JB · 8th December 2020 at 11:33 pm

This is fantastic just what I was looking for thanks for putting the effort in to put this together!

    Edward · 14th December 2020 at 12:06 pm

    Cheers John, glad it’s served it’s purpose :)!

James Marshall · 25th February 2021 at 12:53 pm

Edward, thank you so much for such an excellent, well explained article. I am currently completely revamping my home theatre setup using the built in reverse proxy server and some Docker containers. This article has been invaluable in helping secure it with Cloudflare.

Just one note which might help others with a dynamic IP, while David’s guide you linked to was really useful, I eventually ended up using Kirill’s script ( as it made it much easier to add multiple domains and subdomains within the DSM UI.

Thanks again!

    Edward · 28th February 2021 at 6:48 pm

    Thanks James, glad it was useful! Thanks for the tip on the DDNS.

N0vae · 22nd May 2021 at 12:14 am

Thank you for this complete article. Seems great !

I currently work with CloudFlare and a Synology at home but not using only “Full” mode (simple). I will try soon the part with intermediate certificates in order to pass to Full (stricit) mode.

Any specific advice ?


Steve · 1st October 2021 at 7:28 pm

Great work on this! I’m on DSM 7 and was able to get Cloudflare DNS proxy working by following your guide, then changing the DSM port to 8443, and adding the appropriate NAT Forward rule in the firewall. Then on the Photos and Drive IoS app, when you put your hostname in, add a :8443 to the hostname and select HTTPS and it will work.

    Edward · 10th November 2021 at 11:25 am

    Thanks for the update on DSM 7 Steve.

Alex · 23rd February 2022 at 7:33 pm

You might like to do a followup article with bot protection turned on as this will block some apps like DS-CAM from fully working (but can be mitigated with page rule to lower security on the websocket and API)

Dave · 31st July 2022 at 10:31 pm

Hi, Followed your guide which is great and works a charm (thanks), but I’ve just setup a VM with the VMM and when trying to connect to a VM with the “Connect” button it loads the page but says “Cannot connect to the server”. It works perfectly fine when accessing it through the NAS’s internal IP so has something to do with CF. The URL it’s trying to access is:

Any ideas how I can resolve this so it works through CF?

    Edward · 22nd August 2022 at 12:15 am

    Are you trying to connect via SSH? I don’t believe you can proxy the SHH protocol with Cloudflare, it has to be HTTP traffic. This article is a little dated now though, as I’ve since learnt about Cloudflare Tunnels ( I think these existed back when I wrote the article, but they only become a free service as of April 2021. If I were setting this up now, I’d probably use a Cloudflare Tunnel, which can also be used to proxy SSH traffic, as explained here: The main benefit of Tunnels, over the steps I’ve outlined above, is that you don’t have to port forward/open ports on your router, so provided you trust Cloudflare, it’s even more secure.

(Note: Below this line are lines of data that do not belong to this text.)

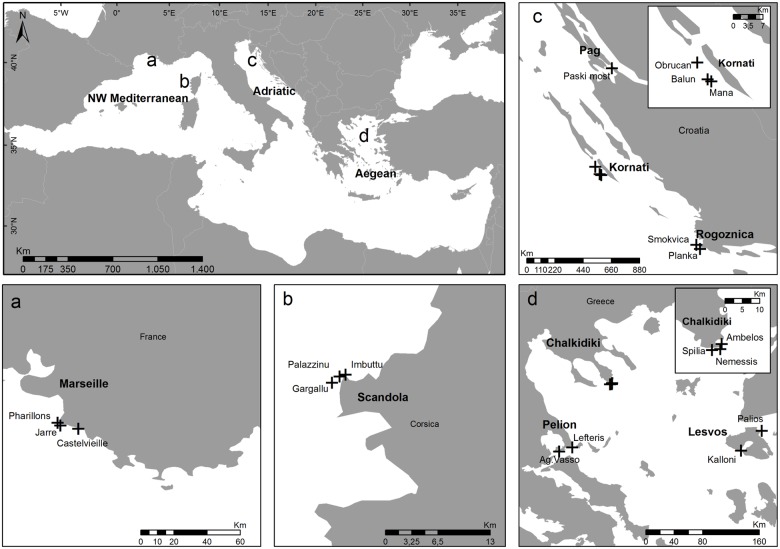
Map of the Mediterranean showing the investigated regions of the NW Mediterranean, CE Adriatic and N Aegean.Inset figures a—d present localities (in bold). Crosses mark the study sites of the yellow gorgonian Eunicella cavolini.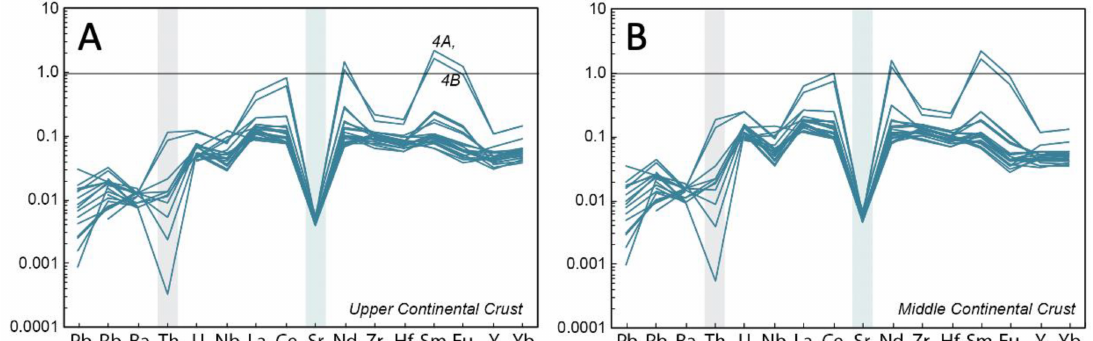
Figure 6. Geochemical trends observed in sampled Kinnikinic Quartzite. Samples 4A and 4B are consistently chemically anomalous compared to the remaining sample set. With respect to the compositional parameters shown above samples 4A and 4B are consistent enriched (panels A–C). For discussion see main text. ( A ) Al 2 O 3 wt. % positively correlates with Rb (ppm), ( B ) K 2 O wt. % positively correlates with Rb (ppm), ( C ) Zr (ppm) positively correlates with Hf (ppm), ( D ) weakly positive correlation between Fe 2 O 3 (wt. %) and Au (ppm).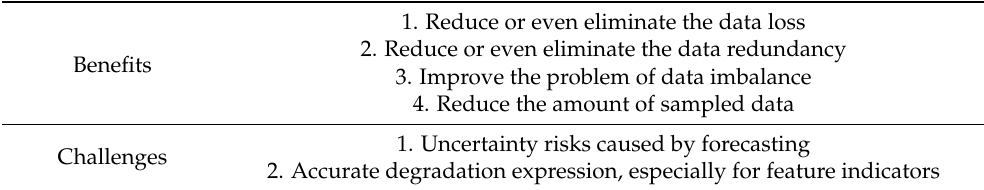
Table 6. The benefits and challenges of the proposed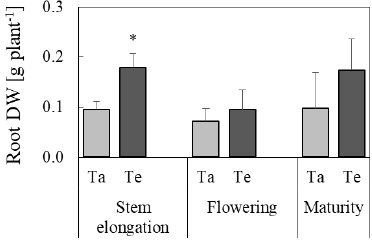
Fig. 5: Effects of elevated temperature (T e , dark grey) compared to ambient temperature conditions (T a , light grey) on root dry weight (DW) of barley. Harvests were done at stem elongation, flowering, and plant maturity. Means and SDs are shown, asterisk indicates significance (*P ≤ 0.05, tested by a mixed-effects model); n =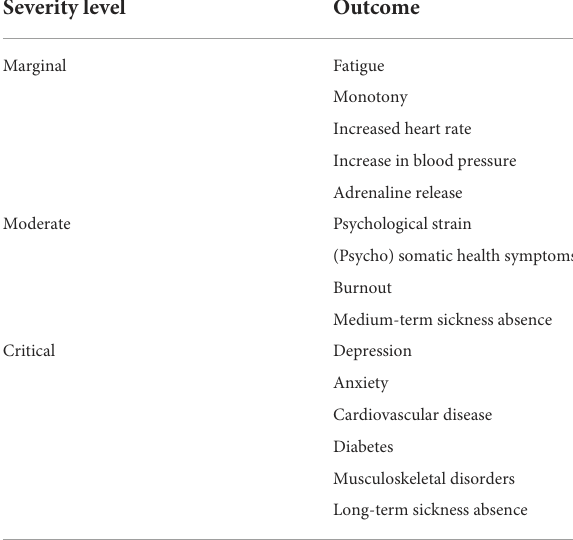
TABLE 3 Possible classification of outcomes to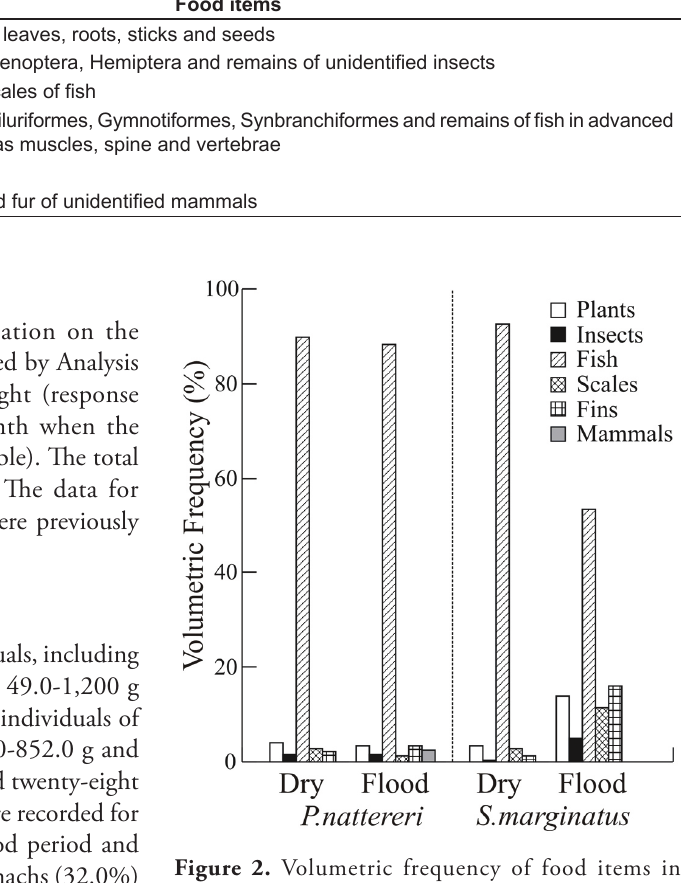
Table 1. Categories and food items recorded in the diets of Pygocentrus nattereri and Serrasalmus marginatus. Categories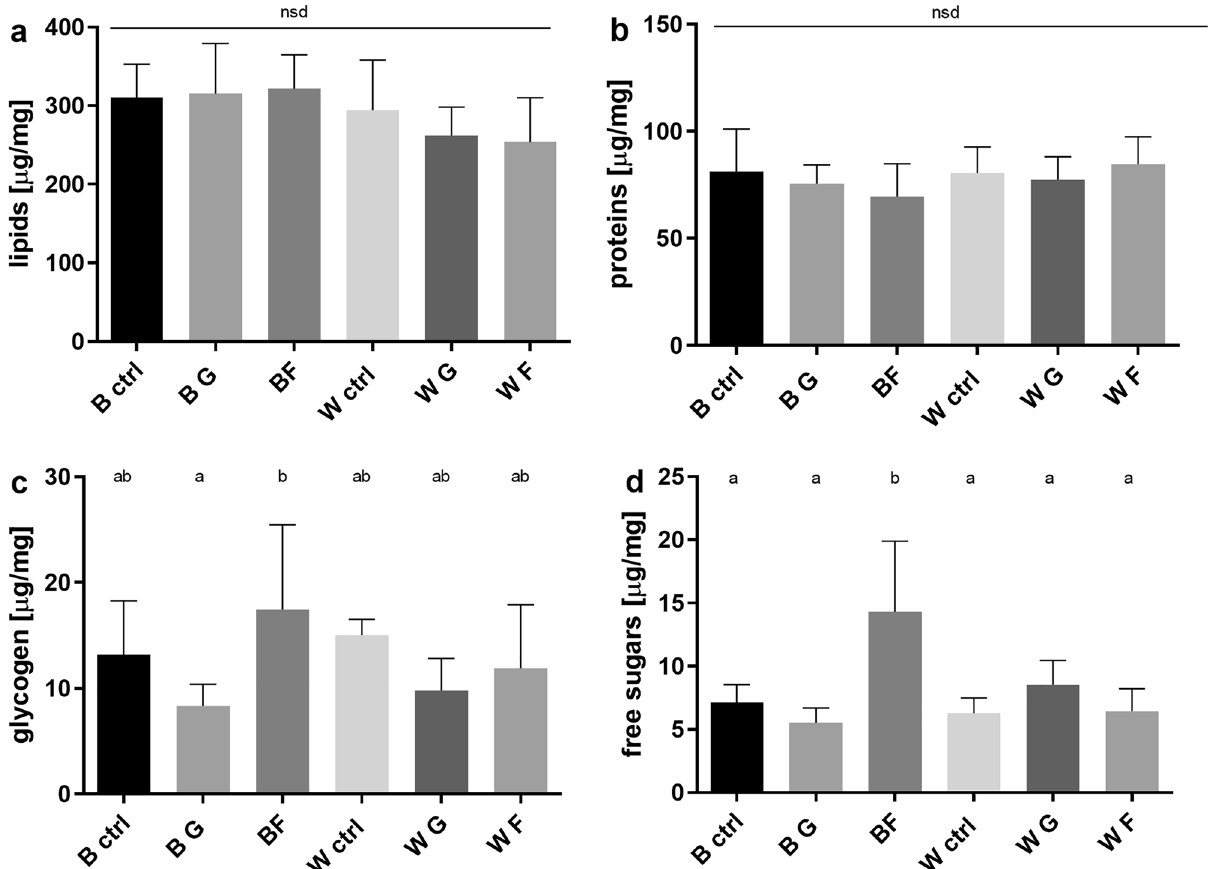
Figure 5. Average concentration (mean ± SD, n = 6) of four major groups of biomolecules in the body of 30-day- old larvae ( a ) lipids (ANOVA F (5, 30) = 1.832,P = 0.1367); ( b ) proteins (ANOVA F (5, 30) = 0.8768,P = 0.5084); ( c ) glycogen (ANOVA F (5, 30) = 2.868, P = 0.0312); ( d ) free sugars (ANOVA F (5, 30) = 8.868, P < 0.0001). B black eyed strain, W white-eyed strain, CTRL control group, F fructose, G glucose. Different letters denote groups differing significantly; Tukey’s multiple comparisons test, P <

Bogdan · 30th April 2023 at 3:16 pm

Hi Edward,

Thanks for the tutorial. However, I can’t get it working. I keep getting an error related to HSTS.
mywebsite.tld normally uses encryption to protect your information. When Chrome tried to connect to mywebsite.tld this time, the website sent back unusual and incorrect credentials. This may happen when an attacker is trying to pretend to be mywebsite.tld, or a Wi-Fi sign-in screen has interrupted the connection. Your information is still secure because Chrome stopped the connection before any data was exchanged.

I tried researching and found some recommendations saying it needs to be disabled on DSm but I can’t find this option anywhere. Do you know what I can do about this?